Sunday, September 12, 2010

Michael Gove

I like the sound of what Education Minister Michael Gove is saying about introducing technical colleges where pupils who aren't academic can go at 14 and learn something that will be of use to them, such as plumbing or plastering rather than History and French. Christine Blower from the National Union of Teachers opposes the plan, which is almost the definition of a good idea.

Gove also says that he wants to get rid of the excessive health and safety as well as the compensation culture that makes teachers reluctant to do anything interesting in case a parent sues the school. He also wants to give boys more opportunity for competition, which everybody knows they thrive on, rather than wrapping them up in cotton wool.

Good on him, but let's see if he actually does any of this. He will really have his work cut and will have to take on the teaching unions, parents and lawyers.


English Pensioner said...

I'm all for Technical Colleges, but then I went to one!
I studied part time whilst working and in due course obtained my HNC in Electrical Engineering.
After a few years and some more exams, I obtained my membership of the Institution of Electrical Engineers which many employers, at the time, regarded as being preferable to a degree because it embodied "on the job" experience with good academic backing.
But these days this route is no longer available, and I believe the Professional Institutions now want a degree for membership.
Some of the now poorly regarded "Universities" were once very good Technical Colleges or Polytechnics, often supported by local industry, and held in high regarded. Now what are they?

Mark Whitehed said...

There were two kinds of techs when I was younger. The first was for post-school students, usually on day-release, and the other was for kids of secondary school age who had a fair bit of intelligence but weren't interested in pure sciences - they wanted to "mekk stuff", and often did it really well.

Sometimes these organisations were one and the same.

The Tech College was great if it was right for you. I attended a fairly recently converted polytechnic which was still essentially a Tech in many subjects, including mine (textile dyeing). Whilst it didn't really suit me, many of my fellow day-release students were very much at home. I felt better there once we'd got the "craft" side of things out of the way and we started on the more technological side of things. I still managed to fail my exams.

Later I did a Science/Maths degree through the Open University.

That was more my cup of tea, though I won't let anyone knock techs. Many "low-hopers" managed to really show their real, inate abilities after a few years at a tech.

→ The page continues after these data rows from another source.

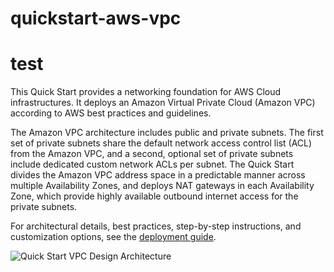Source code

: # quickstart-aws-vpc
# test
This Quick Start provides a networking foundation for AWS Cloud infrastructures. It deploys an Amazon Virtual Private Cloud (Amazon VPC) according to AWS best practices and guidelines.

The Amazon VPC architecture includes public and private subnets. The first set of private subnets share the default network access control list (ACL) from the Amazon VPC, and a second, optional set of private subnets include dedicated custom network ACLs per subnet. The Quick Start divides the Amazon VPC address space in a predictable manner across multiple Availability Zones, and deploys NAT gateways in each Availability Zone, which provide highly available outbound internet access for the private subnets.

For architectural details, best practices, step-by-step instructions, and customization options, see the [deployment guide](https://fwd.aws/9VdxN).

![Quick Start VPC Design Architecture](https://docs.aws.amazon.com/quickstart/latest/vpc/images/quickstart-vpc-design-fullscreen.png)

Techs have educated many excellent engineers in particular, and have enabled so-called "ordinary" students to show their real worth in the real world by allowing their practical abilities to combine with their academic ones - many otherwise-good students are put off when all they have to work with is theory. They feel the need to get their hands REALLY dirty, as well as do the paperwork behind the grease.

Lilyofthefield said...

Gove talks the talk but can anyone think of any actual walks he's walked?

East Anglian Constable said...

This is a great idea. In fact why set the age so high at 14. As a Police Constable who had a primary school on his beat I once ran a gardening project where I visited the school for just 30 minutes once a week and took the year 4's outside. We re-lined a pond, built bird boxes, hedgehog boxes, planted bulbs and herbs and made seats. One of the boys was supposedly ADHD and a real problem in the classroom. So much so that I had a classroom assistant assigned to help me because of him. He was my star pupil, a very creative and practical boy. In the end his classroom assistant found something else to do. I am sure he would have benefited from something like this. Likewise I was a school governor at a high school for a four year stint. I know I hadn't really got a clue about what was going on in the school but I saw some young lads who were born to be excellent tradesmen. One was often getting into trouble with me in my real job on a Friday night but I'm sure he will soon have a little fleet of sign written builders vans and people working for him. I think that some youngsters need these opportunities at a young age.

Dack said...

Most of the stuff they build now - round here anyway - seems to start crumbling within five years. Cars and even boilers (I'm told) diagnose themselves via an inbuilt microchip(or whatever it is). My electrician gave up on having apprentices because 'kids want to earn what I do within six months and refuse to go down a manhole if there's a bit of a whiff.' I've just had four plumbers round to give quotes before I found one who sounded like he knew what he was talking about (there's just been some scandal in the press about a plumbing 'qualification' that costs the punter a packet but can't even get them on the job training). I'm all for it, but only if we can also go back to teaching skills proper' like.